Task directions:
Write out every line of the listing below word for word, without changing anything.
** START OF Records to use **
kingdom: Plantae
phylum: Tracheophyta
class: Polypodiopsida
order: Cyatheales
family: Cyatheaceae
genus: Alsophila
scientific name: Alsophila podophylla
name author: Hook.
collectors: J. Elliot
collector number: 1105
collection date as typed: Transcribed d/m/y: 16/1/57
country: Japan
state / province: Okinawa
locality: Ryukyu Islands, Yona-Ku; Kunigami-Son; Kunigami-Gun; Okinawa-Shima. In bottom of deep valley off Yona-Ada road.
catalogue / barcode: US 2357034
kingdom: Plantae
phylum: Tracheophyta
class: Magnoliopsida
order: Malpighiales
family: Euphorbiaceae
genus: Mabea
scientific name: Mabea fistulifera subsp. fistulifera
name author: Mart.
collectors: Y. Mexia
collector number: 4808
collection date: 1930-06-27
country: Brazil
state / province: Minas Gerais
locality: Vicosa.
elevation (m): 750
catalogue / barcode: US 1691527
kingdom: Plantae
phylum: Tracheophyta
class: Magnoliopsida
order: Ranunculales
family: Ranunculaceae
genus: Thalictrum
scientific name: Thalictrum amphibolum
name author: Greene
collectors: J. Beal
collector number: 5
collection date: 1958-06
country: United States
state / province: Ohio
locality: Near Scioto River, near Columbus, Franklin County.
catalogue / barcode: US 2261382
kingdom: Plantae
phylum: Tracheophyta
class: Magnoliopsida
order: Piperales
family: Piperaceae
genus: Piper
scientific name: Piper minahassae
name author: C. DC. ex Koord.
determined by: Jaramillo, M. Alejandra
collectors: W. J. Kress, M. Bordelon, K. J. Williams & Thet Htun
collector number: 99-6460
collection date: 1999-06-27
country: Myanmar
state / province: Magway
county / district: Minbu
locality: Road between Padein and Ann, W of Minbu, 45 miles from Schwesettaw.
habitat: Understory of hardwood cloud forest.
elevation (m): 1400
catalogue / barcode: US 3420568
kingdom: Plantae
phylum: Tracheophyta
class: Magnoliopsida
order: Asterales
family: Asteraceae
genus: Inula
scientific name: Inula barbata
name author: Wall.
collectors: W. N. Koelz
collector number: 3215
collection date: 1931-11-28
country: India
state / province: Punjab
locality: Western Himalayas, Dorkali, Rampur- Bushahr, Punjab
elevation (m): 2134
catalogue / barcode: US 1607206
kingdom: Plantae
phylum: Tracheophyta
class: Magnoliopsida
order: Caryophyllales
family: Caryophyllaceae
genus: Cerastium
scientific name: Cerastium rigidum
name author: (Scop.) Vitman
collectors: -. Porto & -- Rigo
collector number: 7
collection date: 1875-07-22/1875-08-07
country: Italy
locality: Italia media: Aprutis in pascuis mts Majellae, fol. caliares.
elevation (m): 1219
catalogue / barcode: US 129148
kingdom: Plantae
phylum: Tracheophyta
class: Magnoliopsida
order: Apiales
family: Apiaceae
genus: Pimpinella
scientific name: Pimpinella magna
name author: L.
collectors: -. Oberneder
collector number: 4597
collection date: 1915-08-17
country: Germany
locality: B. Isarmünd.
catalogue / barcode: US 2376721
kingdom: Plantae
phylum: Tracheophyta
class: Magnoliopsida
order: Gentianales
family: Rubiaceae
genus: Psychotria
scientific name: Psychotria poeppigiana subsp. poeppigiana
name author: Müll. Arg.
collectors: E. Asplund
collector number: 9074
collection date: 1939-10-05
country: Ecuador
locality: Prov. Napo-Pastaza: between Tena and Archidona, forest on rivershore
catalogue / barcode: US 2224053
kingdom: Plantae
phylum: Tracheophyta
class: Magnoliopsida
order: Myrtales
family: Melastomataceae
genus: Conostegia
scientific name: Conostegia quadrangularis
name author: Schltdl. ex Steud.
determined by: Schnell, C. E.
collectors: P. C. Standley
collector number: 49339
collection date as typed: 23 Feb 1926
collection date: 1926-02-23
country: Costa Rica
** END OF Records to use **
Task answer:
kingdom: Plantae
phylum: Tracheophyta
class: Polypodiopsida
order: Cyatheales
family: Cyatheaceae
genus: Alsophila
scientific name: Alsophila podophylla
name author: Hook.
collectors: J. Elliot
collector number: 1105
collection date as typed: Transcribed d/m/y: 16/1/57
country: Japan
state / province: Okinawa
locality: Ryukyu Islands, Yona-Ku; Kunigami-Son; Kunigami-Gun; Okinawa-Shima. In bottom of deep valley off Yona-Ada road.
catalogue / barcode: US 2357034
kingdom: Plantae
phylum: Tracheophyta
class: Magnoliopsida
order: Malpighiales
family: Euphorbiaceae
genus: Mabea
scientific name: Mabea fistulifera subsp. fistulifera
name author: Mart.
collectors: Y. Mexia
collector number: 4808
collection date: 1930-06-27
country: Brazil
state / province: Minas Gerais
locality: Vicosa.
elevation (m): 750
catalogue / barcode: US 1691527
kingdom: Plantae
phylum: Tracheophyta
class: Magnoliopsida
order: Ranunculales
family: Ranunculaceae
genus: Thalictrum
scientific name: Thalictrum amphibolum
name author: Greene
collectors: J. Beal
collector number: 5
collection date: 1958-06
country: United States
state / province: Ohio
locality: Near Scioto River, near Columbus, Franklin County.
catalogue / barcode: US 2261382
kingdom: Plantae
phylum: Tracheophyta
class: Magnoliopsida
order: Piperales
family: Piperaceae
genus: Piper
scientific name: Piper minahassae
name author: C. DC. ex Koord.
determined by: Jaramillo, M. Alejandra
collectors: W. J. Kress, M. Bordelon, K. J. Williams & Thet Htun
collector number: 99-6460
collection date: 1999-06-27
country: Myanmar
state / province: Magway
county / district: Minbu
locality: Road between Padein and Ann, W of Minbu, 45 miles from Schwesettaw.
habitat: Understory of hardwood cloud forest.
elevation (m): 1400
catalogue / barcode: US 3420568
kingdom: Plantae
phylum: Tracheophyta
class: Magnoliopsida
order: Asterales
family: Asteraceae
genus: Inula
scientific name: Inula barbata
name author: Wall.
collectors: W. N. Koelz
collector number: 3215
collection date: 1931-11-28
country: India
state / province: Punjab
locality: Western Himalayas, Dorkali, Rampur- Bushahr, Punjab
elevation (m): 2134
catalogue / barcode: US 1607206
kingdom: Plantae
phylum: Tracheophyta
class: Magnoliopsida
order: Caryophyllales
family: Caryophyllaceae
genus: Cerastium
scientific name: Cerastium rigidum
name author: (Scop.) Vitman
collectors: -. Porto & -- Rigo
collector number: 7
collection date: 1875-07-22/1875-08-07
country: Italy
locality: Italia media: Aprutis in pascuis mts Majellae, fol. caliares.
elevation (m): 1219
catalogue / barcode: US 129148
kingdom: Plantae
phylum: Tracheophyta
class: Magnoliopsida
order: Apiales
family: Apiaceae
genus: Pimpinella
scientific name: Pimpinella magna
name author: L.
collectors: -. Oberneder
collector number: 4597
collection date: 1915-08-17
country: Germany
locality: B. Isarmünd.
catalogue / barcode: US 2376721
kingdom: Plantae
phylum: Tracheophyta
class: Magnoliopsida
order: Gentianales
family: Rubiaceae
genus: Psychotria
scientific name: Psychotria poeppigiana subsp. poeppigiana
name author: Müll. Arg.
collectors: E. Asplund
collector number: 9074
collection date: 1939-10-05
country: Ecuador
locality: Prov. Napo-Pastaza: between Tena and Archidona, forest on rivershore
catalogue / barcode: US 2224053
kingdom: Plantae
phylum: Tracheophyta
class: Magnoliopsida
order: Myrtales
family: Melastomataceae
genus: Conostegia
scientific name: Conostegia quadrangularis
name author: Schltdl. ex Steud.
determined by: Schnell, C. E.
collectors: P. C. Standley
collector number: 49339
collection date as typed: 23 Feb 1926
collection date: 1926-02-23
country: Costa Rica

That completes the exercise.